Częstochowska prokuratura przedstawiła wstępne wyniki sekcji zwłok dwóch kobiet, najprawdopodobniej zaginionej Aleksandry i jej córki Oliwii, które odnaleziono 21 lutego na terenie kompleksu leśnego w okolicy Romanowa.

Przeprowadzona w środę, 23 lutego w Zakładzie Medycyny Sądowej w Katowicach sekcja zwłok pozwoliła wstępnie ustalić przyczynę śmierć młodszej ofiary. - Wstępne wyniki sekcji zwłok wskazują, że młodsza z ofiar zmarła na skutek gwałtownego uduszenia, ucisk w okolicy szyi. Co do drugiej ofiary biegli nie byli w stanie jednoznacznie określić przyczyny śmierci.
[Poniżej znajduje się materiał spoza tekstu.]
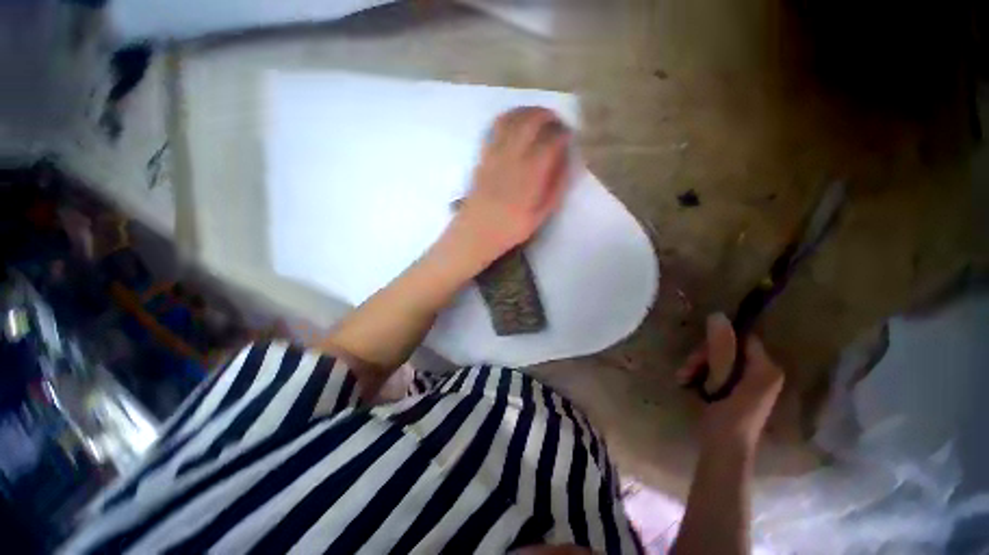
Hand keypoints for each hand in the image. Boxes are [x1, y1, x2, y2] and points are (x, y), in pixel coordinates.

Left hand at [451, 106, 571, 265]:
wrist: (475, 233)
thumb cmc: (509, 229)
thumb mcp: (540, 216)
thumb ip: (556, 188)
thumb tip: (568, 163)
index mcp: (530, 175)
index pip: (551, 141)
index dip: (563, 134)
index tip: (570, 135)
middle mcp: (512, 158)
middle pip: (531, 122)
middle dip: (548, 116)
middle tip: (557, 122)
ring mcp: (494, 155)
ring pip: (512, 120)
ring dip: (528, 112)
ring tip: (539, 117)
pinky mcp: (482, 156)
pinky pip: (494, 128)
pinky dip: (507, 118)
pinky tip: (515, 123)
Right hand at [677, 313, 783, 449]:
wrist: (725, 451)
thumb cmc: (727, 417)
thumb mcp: (722, 380)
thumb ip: (721, 349)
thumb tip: (717, 315)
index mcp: (766, 368)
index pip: (743, 338)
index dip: (719, 340)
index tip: (699, 351)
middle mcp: (762, 371)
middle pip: (728, 348)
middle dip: (704, 356)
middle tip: (686, 368)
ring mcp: (750, 381)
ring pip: (718, 358)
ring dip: (697, 365)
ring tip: (683, 377)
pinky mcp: (736, 389)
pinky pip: (716, 369)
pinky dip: (700, 373)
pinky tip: (687, 381)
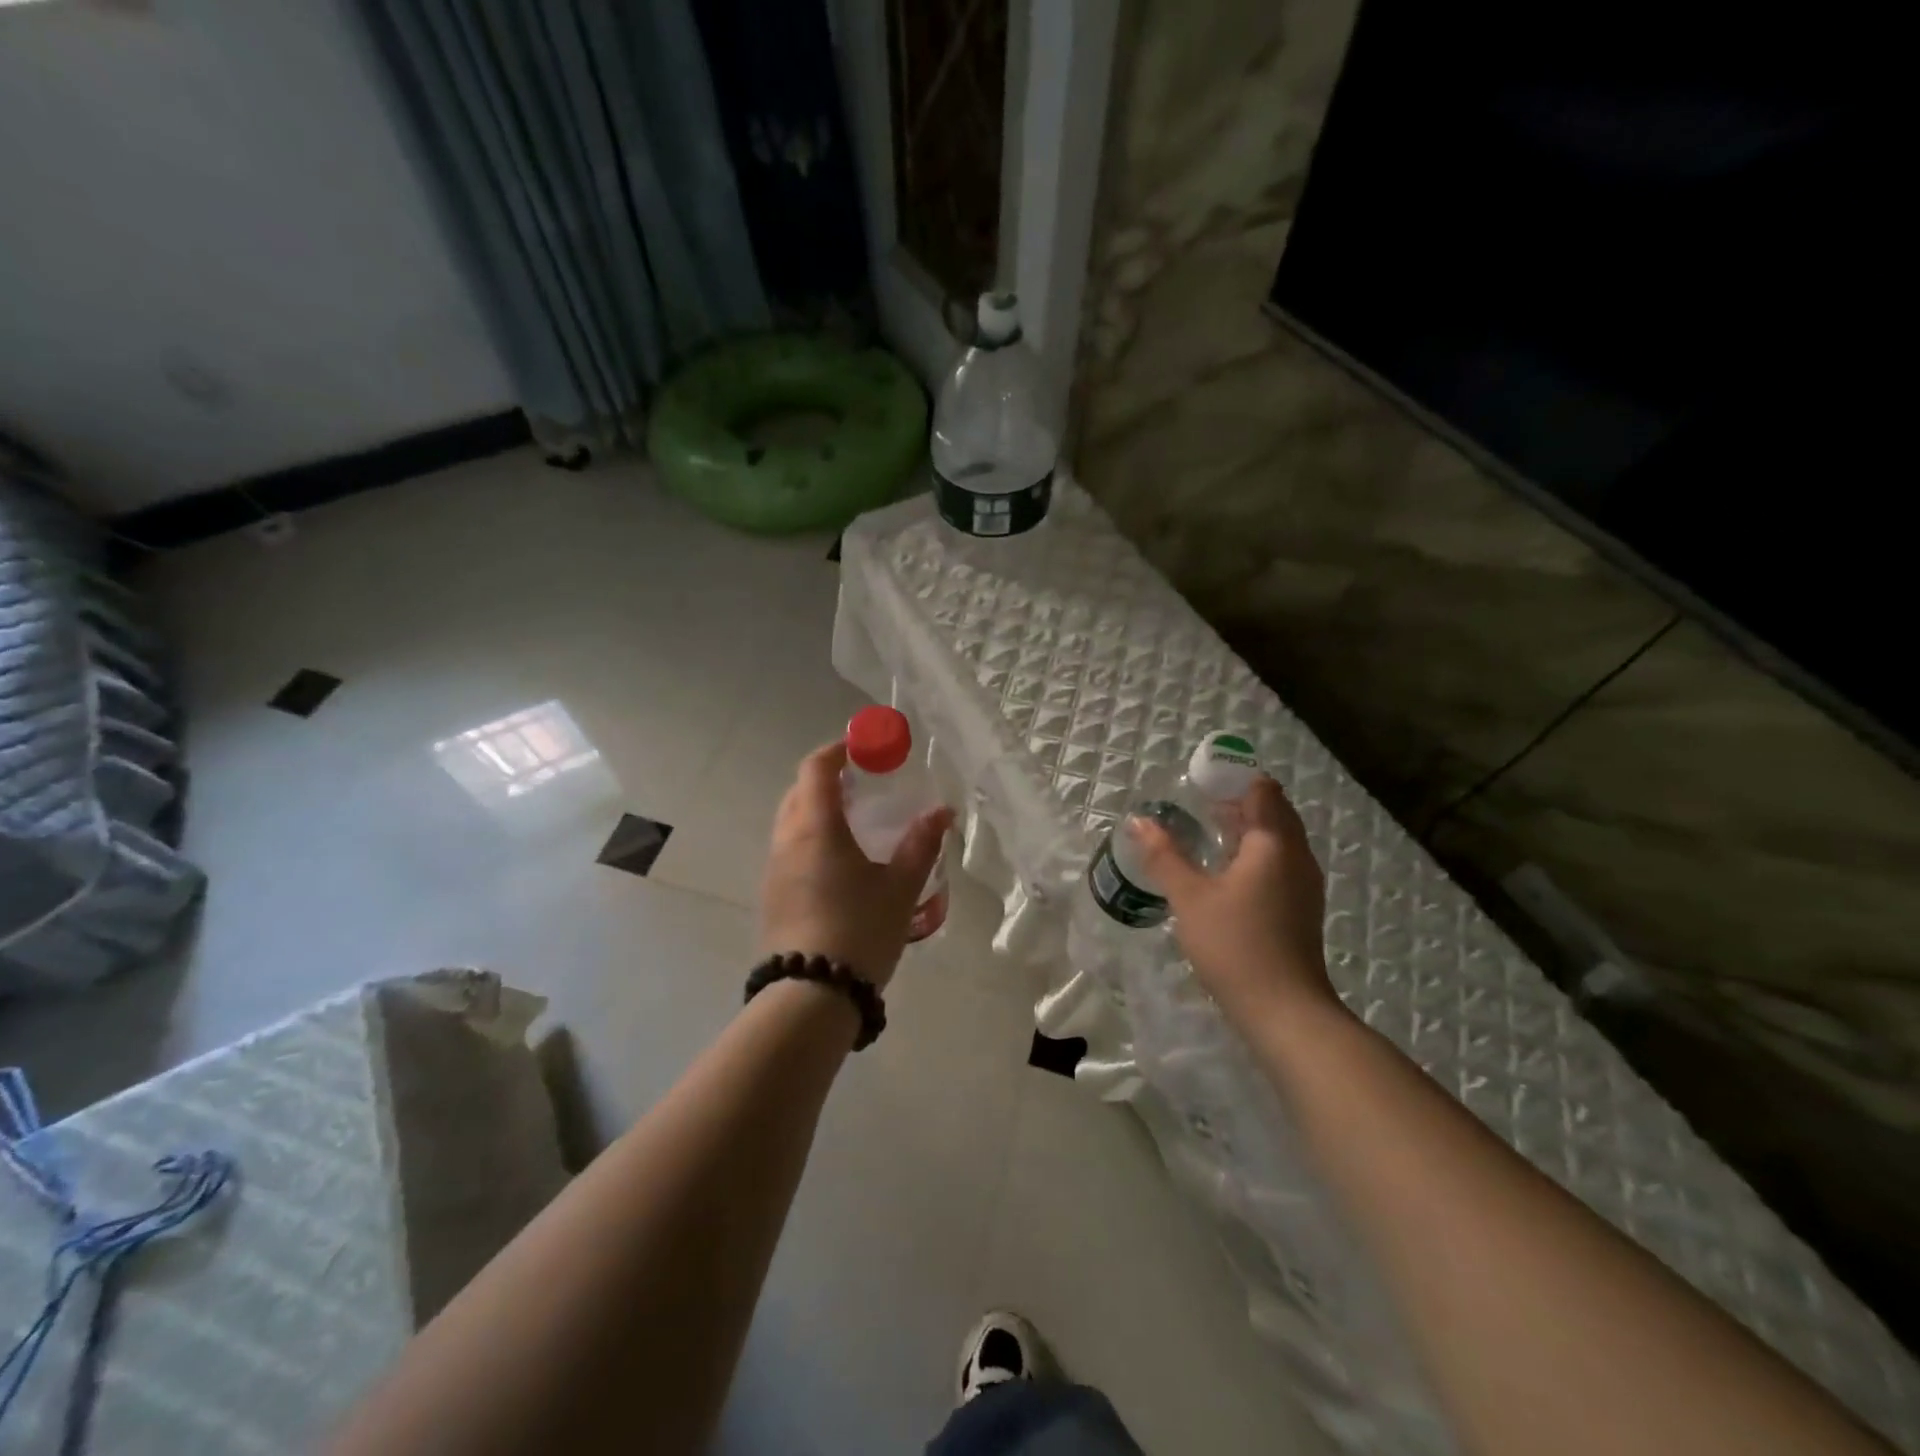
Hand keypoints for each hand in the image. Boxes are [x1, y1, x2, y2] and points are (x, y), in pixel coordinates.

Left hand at [759, 741, 952, 988]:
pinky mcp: (772, 896)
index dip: (838, 750)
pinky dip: (813, 839)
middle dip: (829, 779)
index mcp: (815, 828)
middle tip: (865, 785)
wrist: (810, 997)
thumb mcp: (900, 888)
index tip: (864, 746)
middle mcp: (787, 841)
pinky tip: (841, 865)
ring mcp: (774, 870)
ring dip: (820, 810)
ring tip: (858, 825)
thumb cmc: (859, 931)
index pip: (816, 769)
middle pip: (800, 792)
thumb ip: (921, 845)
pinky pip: (790, 850)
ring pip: (792, 822)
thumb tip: (942, 813)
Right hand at [1129, 775, 1339, 1024]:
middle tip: (1197, 804)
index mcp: (1274, 844)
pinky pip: (1279, 863)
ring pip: (1278, 839)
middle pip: (1273, 812)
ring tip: (1207, 833)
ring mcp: (1304, 884)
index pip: (1263, 790)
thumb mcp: (1190, 897)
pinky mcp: (1301, 908)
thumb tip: (1138, 821)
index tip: (1201, 782)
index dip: (1234, 779)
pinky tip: (1225, 873)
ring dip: (1246, 829)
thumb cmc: (1236, 945)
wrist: (1285, 1011)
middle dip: (1238, 802)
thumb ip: (1164, 855)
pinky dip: (1255, 854)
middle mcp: (1297, 856)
Dlatego pobrano materiał do dalszych badań posekcyjnych - informuje prokurator Krzysztof Budzik z zespołu prasowego Prokuratury Okręgowej w Częstochowie. - Pobrane zostały też próbki DNA w celu identyfikacji zwłok. Wyniki powinny być znane za kilka dni, najpóźniej do tygodnia - dodaje.

Bliscy 45-letniej Aleksandry i jej 15-letniej córki Oliwii nie byli w stanie uczestniczyć w poniedziałek i we wtorek w identyfikacji zwłok. - Do obu prób ostatecznie nie doszło z powodu złego stanu psychicznego rodziny zaginionych kobiet - tłumaczy prokurator Budzik.
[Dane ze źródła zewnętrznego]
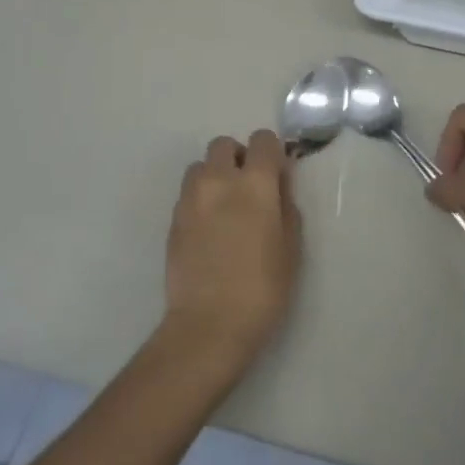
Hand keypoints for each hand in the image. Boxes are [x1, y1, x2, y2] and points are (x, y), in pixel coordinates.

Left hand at [164, 131, 300, 373]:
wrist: (209, 324)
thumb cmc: (262, 288)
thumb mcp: (291, 247)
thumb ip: (285, 205)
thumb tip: (278, 186)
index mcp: (254, 182)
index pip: (262, 140)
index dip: (271, 153)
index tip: (276, 176)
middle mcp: (218, 180)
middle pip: (224, 144)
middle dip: (238, 157)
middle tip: (249, 189)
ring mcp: (190, 198)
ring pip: (200, 166)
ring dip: (215, 176)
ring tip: (225, 208)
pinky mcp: (173, 219)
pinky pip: (188, 194)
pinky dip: (201, 199)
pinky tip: (210, 230)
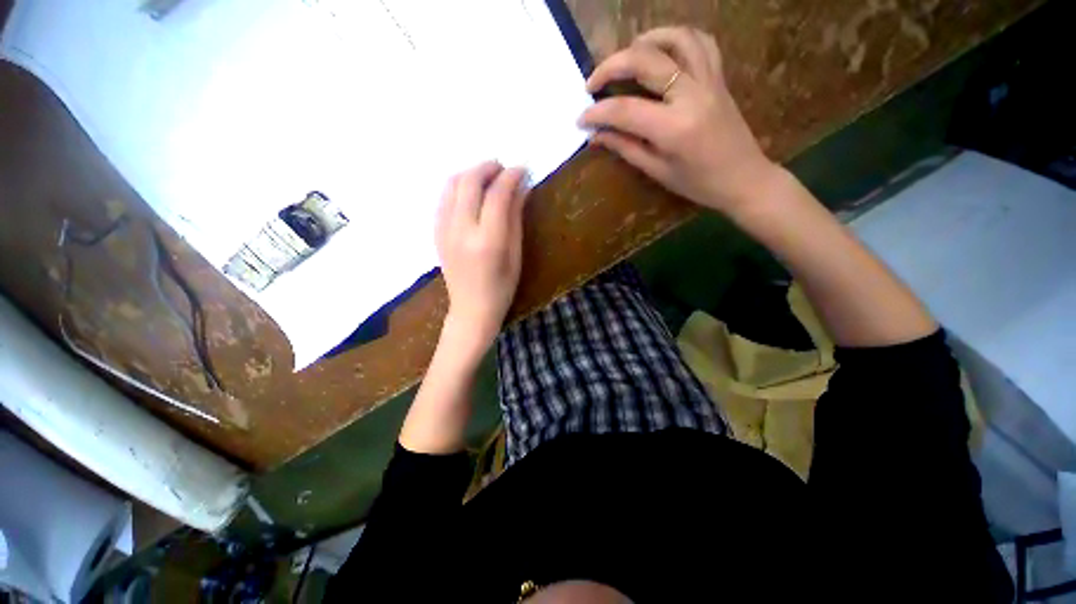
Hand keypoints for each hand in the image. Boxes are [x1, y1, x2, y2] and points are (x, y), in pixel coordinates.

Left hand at [435, 162, 528, 353]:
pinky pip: (444, 198)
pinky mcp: (436, 232)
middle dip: (488, 167)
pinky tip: (472, 193)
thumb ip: (515, 218)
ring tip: (488, 177)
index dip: (511, 176)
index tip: (522, 169)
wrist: (471, 309)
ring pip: (451, 184)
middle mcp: (461, 230)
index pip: (497, 194)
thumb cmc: (502, 288)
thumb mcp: (515, 254)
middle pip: (469, 181)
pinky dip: (458, 187)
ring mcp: (444, 230)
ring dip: (471, 173)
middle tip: (504, 168)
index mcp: (487, 240)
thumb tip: (521, 187)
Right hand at [579, 27, 777, 215]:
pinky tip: (661, 51)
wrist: (744, 179)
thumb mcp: (657, 171)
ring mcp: (709, 80)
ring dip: (644, 41)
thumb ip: (626, 148)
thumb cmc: (698, 184)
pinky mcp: (718, 77)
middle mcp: (691, 95)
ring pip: (675, 39)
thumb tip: (596, 136)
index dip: (597, 114)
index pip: (625, 110)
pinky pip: (700, 42)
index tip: (581, 119)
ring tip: (625, 57)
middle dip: (610, 66)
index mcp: (674, 128)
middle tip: (592, 84)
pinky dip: (677, 38)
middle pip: (645, 60)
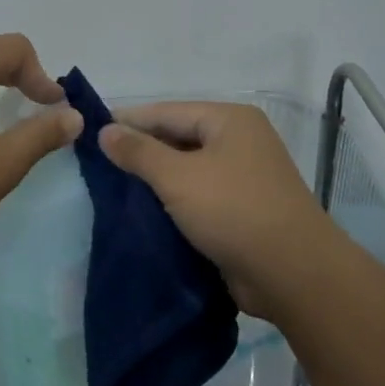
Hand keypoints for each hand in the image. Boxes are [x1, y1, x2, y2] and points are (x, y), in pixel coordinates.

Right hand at [97, 102, 346, 320]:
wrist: (293, 274)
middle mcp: (239, 141)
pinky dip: (173, 201)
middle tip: (98, 163)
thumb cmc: (234, 211)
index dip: (128, 120)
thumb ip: (139, 152)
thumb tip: (105, 131)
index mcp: (229, 121)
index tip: (91, 131)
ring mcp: (244, 177)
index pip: (167, 112)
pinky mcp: (242, 210)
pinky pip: (199, 195)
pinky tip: (143, 211)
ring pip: (187, 169)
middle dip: (141, 151)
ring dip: (155, 179)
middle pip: (178, 138)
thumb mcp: (178, 177)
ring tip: (113, 188)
Zatrzymany w tej sprawie 52-letni Krzysztof R., który usłyszał zarzuty podwójnego zabójstwa i bezprawnego pozbawienia wolności, konsekwentnie nie przyznaje się do winy i odmawia składania zeznań. Mężczyzna ma również postawiony zarzut związany z bezprawną instalacją kamery w mieszkaniu zaginionej kobiety. Miała ona zostać zamontowana w pokoju nastolatki podczas remontu mieszkania, w którym pomagał 52-latek.